Images of chopped off fingers and wrists, schools charring from fire, school children scampering away like rates, hands and faces bandaged with antiseptic gauze, heath centres and churches emptied by force, doctors and nurses take to their heels are the daily scenes the Northwest and Southwest regions in the last three years.



Forces of law and order ambushed, attacked and kidnapped, along hardworking individuals whose crimes, ostensibly is the fact that they have worked hard to make a life. Roads blocked, bridges destroyed and activities grounded and all these are for those lucky to not have been killed execution-style, after long hours of torture and demand for ransoms. This goriness, even if it is a movie, would have been too gratuitous for the audience. But, then again, it is happening in real life, in the Northwest and Southwest regions of our country, perpetuated by scattered armed groups, bent on establishing a new country even if that means creating a country with no humans, just ash.

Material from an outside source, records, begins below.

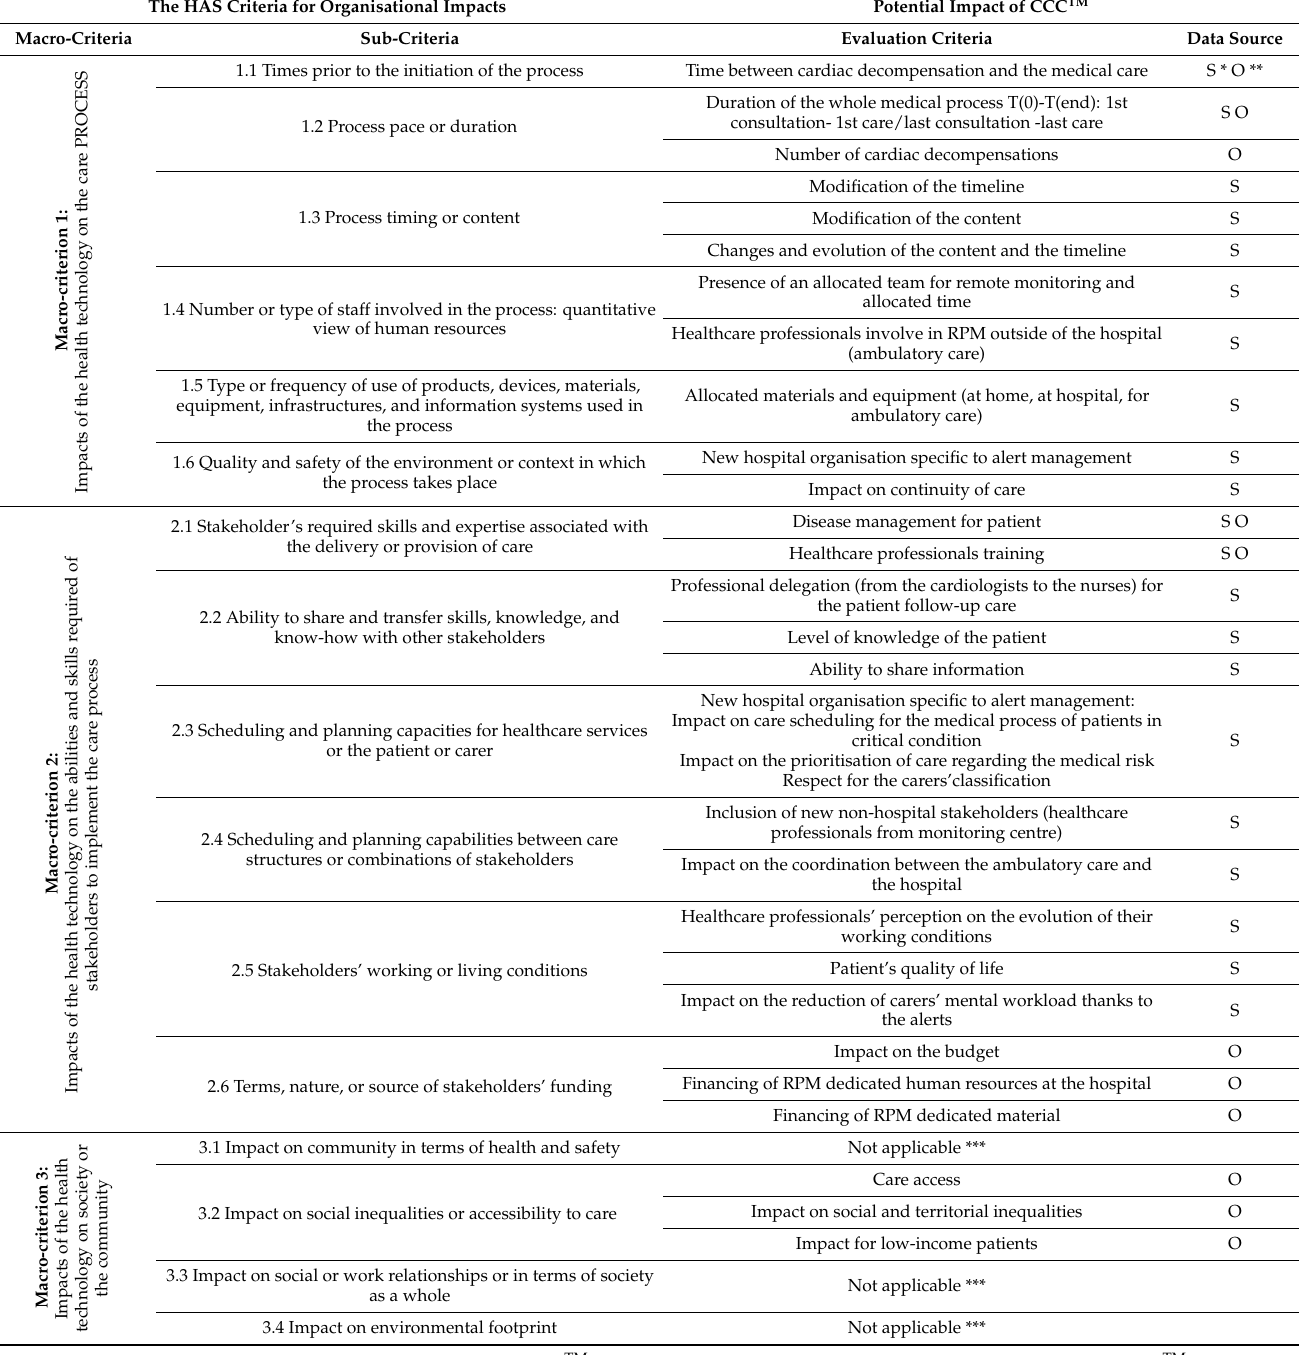
Table 1. The criteria for organisational impacts in the health technology assessment defined by the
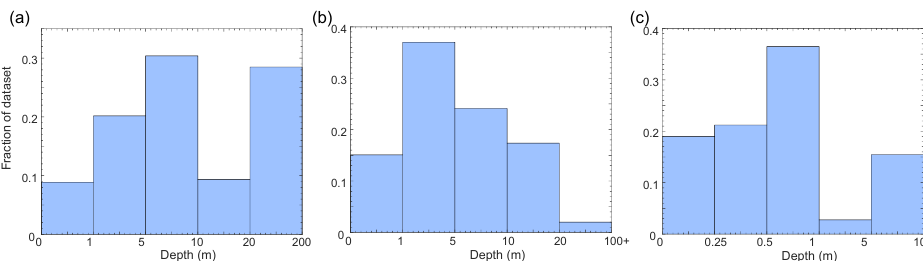
Figure 4. Histograms showing the fraction of the density dataset by mid-point sampling depths for (a) Antarctica, (b) Greenland excluding Summit Station, and (c) Summit Station.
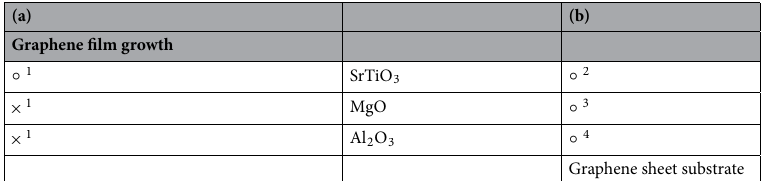
Table 3. The summary of graphene growth on SrTiO 3 , MgO and Al 2 O 3 substrates and vice versa. (a) graphene film grown on the substrates, and (b) each materials grown on graphene sheet. 3 4 Reference 30 . Reference 31 . Reference 33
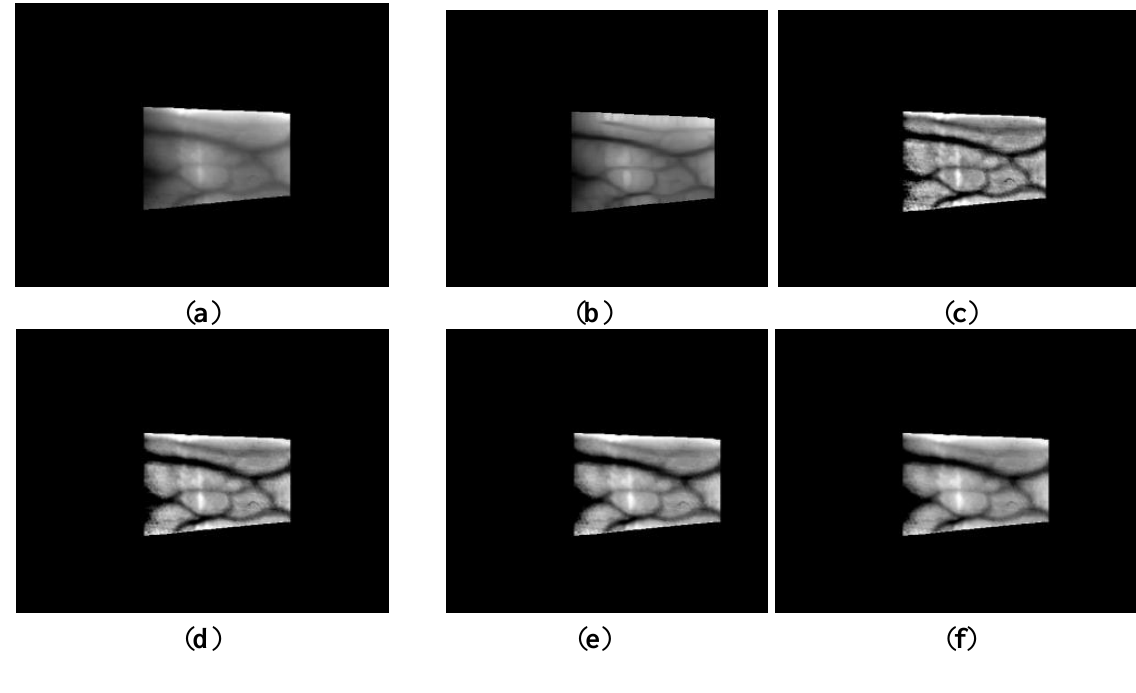
Figure 9. Comparison of outputs produced by Gabor and Retinex filtering using images from database I: ( a ) original image of the detected finger boundaries; ( b ) results with Gabor filtering; and results with Retinex filtering using sigma values of ( c ) 10, ( d ) 15, ( e ) 20, ( f ) 25, and ( g )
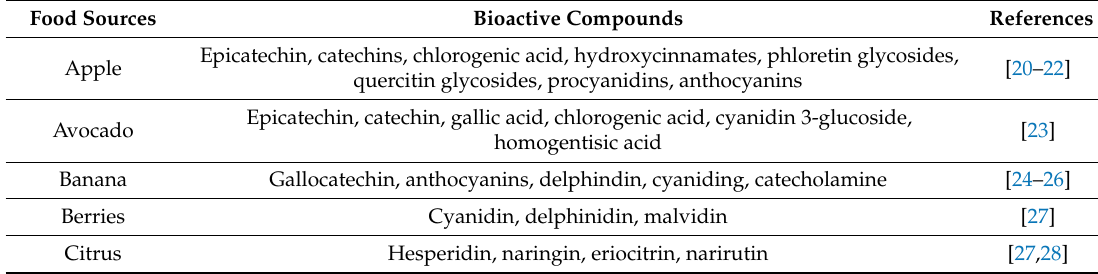
Table 1. Bioactive compounds in different food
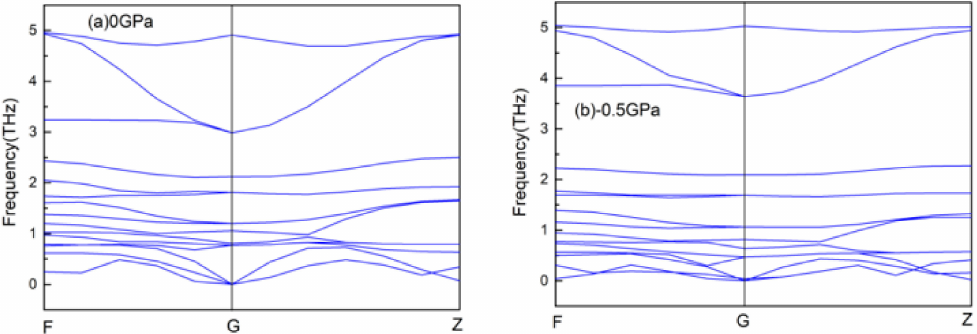
Figure 11. Phonon spectrum of CsGeI 3 under the pressure of ( a ) 0 GPa and ( b ) − 0.5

Haven’t we lost enough? Why can’t we end the conflict now, must we wait for the next bus, when we can save lives now? The only solution is peace. Those who fled want to go back home and those who are at home want to stay. This is the only choice. We must sit and talk because after the violence; ending the rounds of guns in the Northwest and Southwest that have become an unending ‘boxing match’ is the right thing to do. If we talk frankly from Monday September 30, we will save the ones that were to die tomorrow. There is murder on a large scale in the two English-speaking regions.

Death counts keep growing in the two regions and this has shifted heavily from combatants to civilians. These numbers are overtaken by those injured. Our people are dying of treatable diseases in bushes because they cannot reach the hospital. Those traumatized and wondering without homes overshadow the number of those killed. In an unprecedented decision, President Paul Biya convened the Major National Dialogue wherein delegates are expected to propose solutions to fix the two troubled regions. This is an opportunity to change things through frank talk than unprovoked violence with spine-chilling fallouts.

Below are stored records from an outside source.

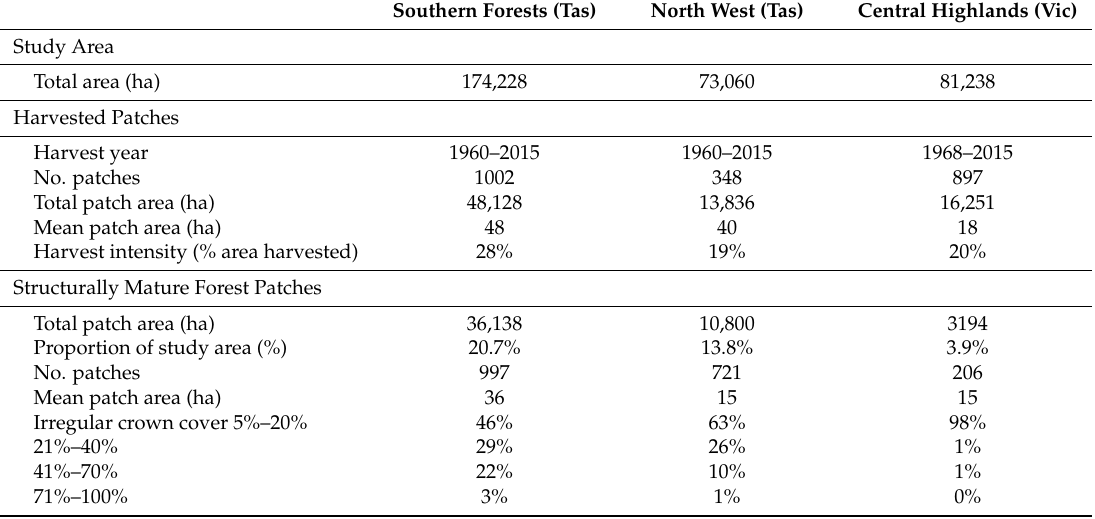
Table 1. Descriptive statistics for harvested patches and structurally mature forest patches (defined as having ≥ 5% irregular crown cover of eucalypts) in three study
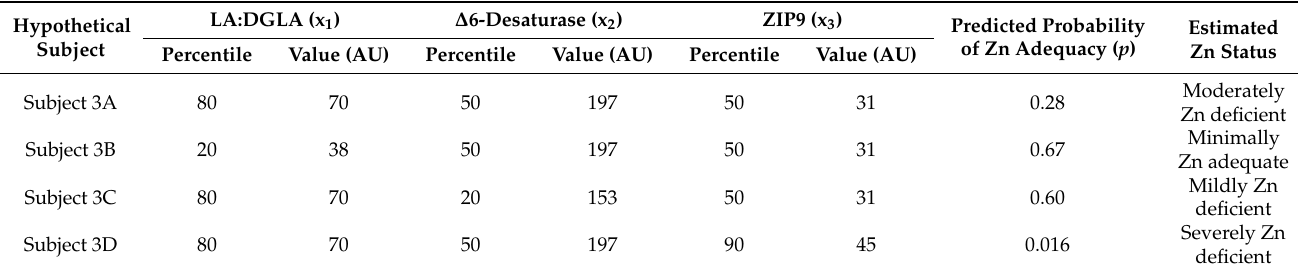
Table 8. Predicted probability of Zn adequacy of hypothetical animal subjects using the above ZSI example 3 1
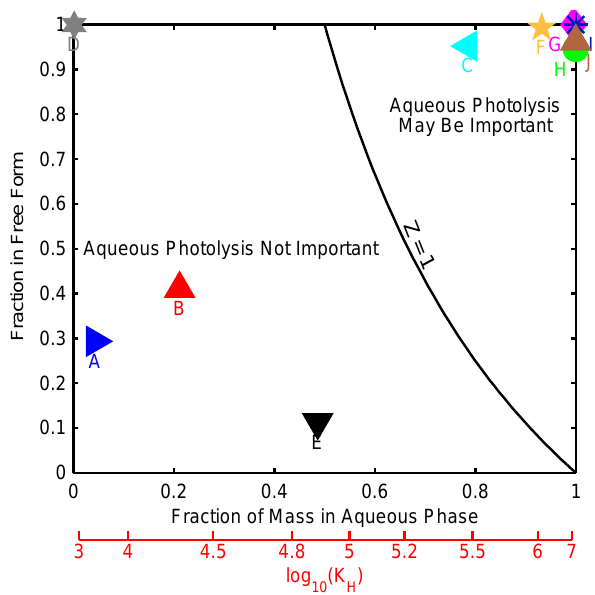
Fig. 3. Hydration equilibrium vs. the fraction of total mass resid- ing in the aqueous phase at equilibrium for photolabile compounds formed from isoprene (Fang et al., 2012) and limonene (Jaoui et al., 2006) photooxidation. Liquid water content is 0.5gm − 3 . (A) methylglyoxal, (B) 4-hydroxybut-3-en-2-one (assumed to be all 3-oxobutanal after keto-enol equilibrium (Cederstav and Novak, 1994)), (C) pyruvic acid, (D) 1-hydroxy-3-methyl-but-3-en-2-one, (E) 2-methyl-2-oxidanyl-propanedial, (F) 4-hydroxy-3-methyl-but- 2-enal, (G) levulinic acid, (H) 3,6-oxoheptanoic acid, (I) ketonor- limonic acid, (J) ketolimonaldehyde. Structures, effective Henry’s law constants, and hydration equilibrium constants are presented in Tables S6 and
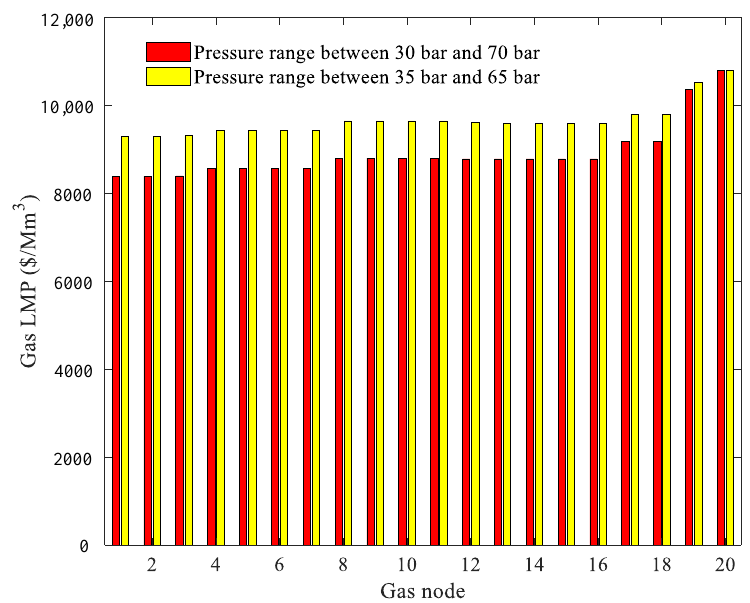
Figure 6. Case study 2: gas LMPs at the peak time period for two sets of gas pressure limits (Max TPP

Dialogue is for Anglophones to change the dynamics in the two regions. Delegates from the Northwest and Southwest live the pain of the gaping crisis in the two English-speaking regions. Those out of these regions are only affected. Cameroonians from the two regions living abroad (Diaspora) especially Anglophones despite their distance from home remain corded to the English-speaking regions in particular and Cameroon in general. However, it is deceitful to compare the agony of those living the crisis to those affected from a distance. Voices from the delegates in these two regions are preponderant. A fact, self-styled leaders of Anglophones living abroad must humbly accept.